I 60 anni di Steve Ovett

09 Ottobre 2015

Il 9 ottobre del 1955 nasceva il mezzofondista britannico, oro olimpico degli 800 e bronzo nei 1500 a Mosca 1980, storico rivale di Sebastian Coe 

di Giorgio Cimbrico

Stretto tra Paul Korir e Bethwel Birgen, ancorato alla 49esima posizione nella lista di sempre con un 3’30”77 reatino della pregiata annata 1983, abita un sessantenne che tutti hanno molto amato: Steve Ovett. Brighton, 9 ottobre 1955, dice il passaporto con leone e liocorno, presentando un volto che, nella sua sfera, è diventato un modello, un simbolo, un’icona, come usa dire oggi. Come l’Alfie di Michael Caine, come David Hemmings di Blow Up, come George Best bello e dannato. Steve era gioventù, amore e rabbia, come nel “manifesto” del nuovo cinema britannico, era il ragazzo del popolo, era il provocatore che correva con una maglia stinta dell’Unione Sovietica, che tracciava un saluto e un bacio sulla telecamera. Nella lunga storia della rivalità con Sebastian Coe, ebbe l’affetto degli anticonformisti e quel sentimento si trasformò in passione.

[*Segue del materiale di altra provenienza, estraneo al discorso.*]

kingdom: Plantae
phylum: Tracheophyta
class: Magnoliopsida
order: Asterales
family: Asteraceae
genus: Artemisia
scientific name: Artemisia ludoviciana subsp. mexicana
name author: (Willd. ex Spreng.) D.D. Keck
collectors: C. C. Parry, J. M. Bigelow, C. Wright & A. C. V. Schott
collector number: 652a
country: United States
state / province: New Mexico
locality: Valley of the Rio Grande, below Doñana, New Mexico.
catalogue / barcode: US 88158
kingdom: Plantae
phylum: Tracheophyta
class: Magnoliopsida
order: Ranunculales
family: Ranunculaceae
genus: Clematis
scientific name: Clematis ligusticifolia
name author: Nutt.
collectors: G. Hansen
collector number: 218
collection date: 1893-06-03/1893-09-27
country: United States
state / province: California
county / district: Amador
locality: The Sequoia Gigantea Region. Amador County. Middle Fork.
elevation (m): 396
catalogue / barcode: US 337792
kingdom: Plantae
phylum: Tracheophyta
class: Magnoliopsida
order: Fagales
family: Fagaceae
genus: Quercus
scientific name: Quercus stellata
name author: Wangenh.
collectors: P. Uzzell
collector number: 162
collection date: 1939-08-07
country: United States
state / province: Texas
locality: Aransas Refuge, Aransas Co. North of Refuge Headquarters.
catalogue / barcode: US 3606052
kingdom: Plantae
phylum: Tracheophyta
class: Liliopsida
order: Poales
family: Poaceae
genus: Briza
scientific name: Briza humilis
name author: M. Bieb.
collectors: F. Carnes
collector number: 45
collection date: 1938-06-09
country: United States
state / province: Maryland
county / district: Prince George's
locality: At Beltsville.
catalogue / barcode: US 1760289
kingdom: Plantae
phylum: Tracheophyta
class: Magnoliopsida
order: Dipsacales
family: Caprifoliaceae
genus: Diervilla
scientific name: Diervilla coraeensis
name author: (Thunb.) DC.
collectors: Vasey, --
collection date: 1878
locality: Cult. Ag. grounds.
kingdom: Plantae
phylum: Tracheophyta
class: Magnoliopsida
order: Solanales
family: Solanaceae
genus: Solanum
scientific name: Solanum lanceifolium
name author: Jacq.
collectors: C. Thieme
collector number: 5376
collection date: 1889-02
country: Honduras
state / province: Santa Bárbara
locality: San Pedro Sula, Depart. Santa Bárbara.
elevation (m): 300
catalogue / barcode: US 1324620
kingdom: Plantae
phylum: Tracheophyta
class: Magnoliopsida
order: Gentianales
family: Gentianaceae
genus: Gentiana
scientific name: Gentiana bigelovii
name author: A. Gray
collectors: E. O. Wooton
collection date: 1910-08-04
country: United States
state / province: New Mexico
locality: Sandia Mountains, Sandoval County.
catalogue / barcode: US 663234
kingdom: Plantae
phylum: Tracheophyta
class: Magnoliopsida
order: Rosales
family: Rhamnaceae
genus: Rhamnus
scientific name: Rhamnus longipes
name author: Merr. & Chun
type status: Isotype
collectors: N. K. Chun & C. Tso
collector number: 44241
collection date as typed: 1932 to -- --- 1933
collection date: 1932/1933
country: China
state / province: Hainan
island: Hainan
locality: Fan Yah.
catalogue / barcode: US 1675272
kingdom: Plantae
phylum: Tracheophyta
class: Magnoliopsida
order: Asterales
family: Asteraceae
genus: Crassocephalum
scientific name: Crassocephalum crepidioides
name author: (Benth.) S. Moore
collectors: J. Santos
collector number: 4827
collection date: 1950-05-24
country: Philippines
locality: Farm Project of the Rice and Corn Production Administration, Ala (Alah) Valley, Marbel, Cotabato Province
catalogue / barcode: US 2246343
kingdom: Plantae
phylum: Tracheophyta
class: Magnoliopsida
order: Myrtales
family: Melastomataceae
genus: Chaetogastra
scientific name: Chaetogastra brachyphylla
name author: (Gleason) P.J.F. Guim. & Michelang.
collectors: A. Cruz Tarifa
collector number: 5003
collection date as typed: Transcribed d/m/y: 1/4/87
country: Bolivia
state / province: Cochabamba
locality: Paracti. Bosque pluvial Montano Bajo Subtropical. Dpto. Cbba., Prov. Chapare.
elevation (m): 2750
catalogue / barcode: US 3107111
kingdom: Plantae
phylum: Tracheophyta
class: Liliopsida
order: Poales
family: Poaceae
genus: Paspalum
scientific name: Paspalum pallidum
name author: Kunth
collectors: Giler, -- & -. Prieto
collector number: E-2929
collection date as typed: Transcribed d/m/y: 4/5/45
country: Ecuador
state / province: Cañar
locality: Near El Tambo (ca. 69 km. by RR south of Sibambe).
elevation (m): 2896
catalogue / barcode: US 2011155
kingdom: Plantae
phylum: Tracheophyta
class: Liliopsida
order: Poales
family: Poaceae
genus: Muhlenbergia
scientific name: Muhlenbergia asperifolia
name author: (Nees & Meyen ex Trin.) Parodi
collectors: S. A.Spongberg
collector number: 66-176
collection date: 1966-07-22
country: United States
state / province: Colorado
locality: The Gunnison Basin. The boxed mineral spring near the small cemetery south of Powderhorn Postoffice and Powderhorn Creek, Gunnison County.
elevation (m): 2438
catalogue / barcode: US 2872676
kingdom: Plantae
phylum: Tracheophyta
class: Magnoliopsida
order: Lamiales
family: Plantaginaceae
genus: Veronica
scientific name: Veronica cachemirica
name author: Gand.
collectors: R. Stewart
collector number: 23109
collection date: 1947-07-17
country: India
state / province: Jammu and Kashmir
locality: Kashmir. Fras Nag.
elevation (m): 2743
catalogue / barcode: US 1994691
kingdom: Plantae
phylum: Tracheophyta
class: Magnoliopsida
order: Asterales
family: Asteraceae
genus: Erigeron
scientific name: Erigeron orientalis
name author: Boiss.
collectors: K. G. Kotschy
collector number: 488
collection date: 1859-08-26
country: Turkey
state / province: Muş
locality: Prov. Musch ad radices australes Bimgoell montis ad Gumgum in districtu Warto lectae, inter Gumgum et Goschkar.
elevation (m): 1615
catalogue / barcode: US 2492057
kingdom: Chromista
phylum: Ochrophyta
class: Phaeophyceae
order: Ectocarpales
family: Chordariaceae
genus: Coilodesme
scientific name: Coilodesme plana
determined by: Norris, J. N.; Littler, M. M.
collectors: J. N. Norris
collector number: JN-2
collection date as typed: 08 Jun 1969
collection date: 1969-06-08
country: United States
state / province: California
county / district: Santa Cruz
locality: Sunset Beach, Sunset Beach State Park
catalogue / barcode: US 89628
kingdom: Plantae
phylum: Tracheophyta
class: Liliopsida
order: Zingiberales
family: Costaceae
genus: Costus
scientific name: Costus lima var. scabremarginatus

La sua prima volta in un Olimpico romano molto diverso dall’attuale: secondo negli 800 che valevano il titolo europeo, alle spalle di Luciano Susanj da Fiume, Rijeka, Croazia, allora Jugoslavia. Gianni Brera scrisse: “Di quel ragazzo sentiremo parlare”. Ragazzo era la parola giusta: Steve aveva 19 anni e provava ad apparir più maturo e minaccioso non rasandosi, ma la barba era rada, a macchie. Aveva l’andatura del purosangue: fosse nato cavallo, avrebbe meritato un ritratto di George Stubbs, a fianco di Theodore Gericault il miglior pittore “equino” della storia dell’arte.

Per cosa dobbiamo ricordare Ovett? Ad esempio perché lui, meraviglioso migliarolo, non vinse mai l’oro olimpico dei 1500 ma la mezza distanza, in un concitato finale moscovita immortalato da una foto che ritrae Seb Coe perdere l’abituale aplomb e offrire un volto spiritato. Il futuro Lord si sarebbe rifatto sei giorni dopo, con il primo capitolo della sua accoppiata sulla versione metrica del miglio britannico. Steve finì terzo.

E, andando avanti con i motivi per cui val la pena rivisitarlo (rivalutarlo no, non ne ha bisogno), per quelli che qualcuno, con bell’accostamento all’opera più famosa di John Reed, etichettò “I dieci giorni che sconvolsero il miglio”, una rapida e violenta saga che, tra il 19 e il 28 agosto 1981, prese il via a Zurigo, proseguì a Coblenza e si chiuse sulla pista di Bruxelles. Nel ’79 il padrone era Coe, nell’80, sulla stessa pista, al Bislett, era stato rilevato dal rivale. In quella fantastica, pirotecnica parentesi, al Letzigrund Coe riprese la corona per perderla una settimana dopo e concedere un effimero regno di 51 ore a Steve. Il lungo duello, rigorosamente a distanza, portò il limite da 3’49”0 a 3’47”33.

Uno scenario simile, di sapore bellico, sui 1500: Steve uguagliò il 3’32”1 di Seb, per portarlo a 3’31”36 e a 3’30”77. Curiosamente proprio a Rieti, nell’86, Coe ottenne il miglior tempo della sua carriera, un secondo secco sotto il crono del rivale. Nel frattempo il record mondiale era passato nelle mani di un altro Steve (Cram) e di Said Aouita, detto il kaid. Dopo il ritiro, a 33 anni, Ovett è vissuto in Australia, dietro un microfono ha seguito e commentato molte Olimpiadi e Mondiali, ha perso i capelli e guadagnato centimetri in circonferenza riuscendo a respingere l’assalto della pinguedine. A Brighton gli avevano eretto una statua che è stata rubata e sostituita con una riproduzione. Se Shakespeare li avesse conosciuti, a Seb avrebbe riservato la parte di un aristocratico, forse di un re. Steve sarebbe stato un beffardo cortigiano, svelto di lingua e di spada. I più sinceri auguri. Come diceva Marylin Monroe in “A qualcuno piace caldo”, certi compleanni fanno riflettere.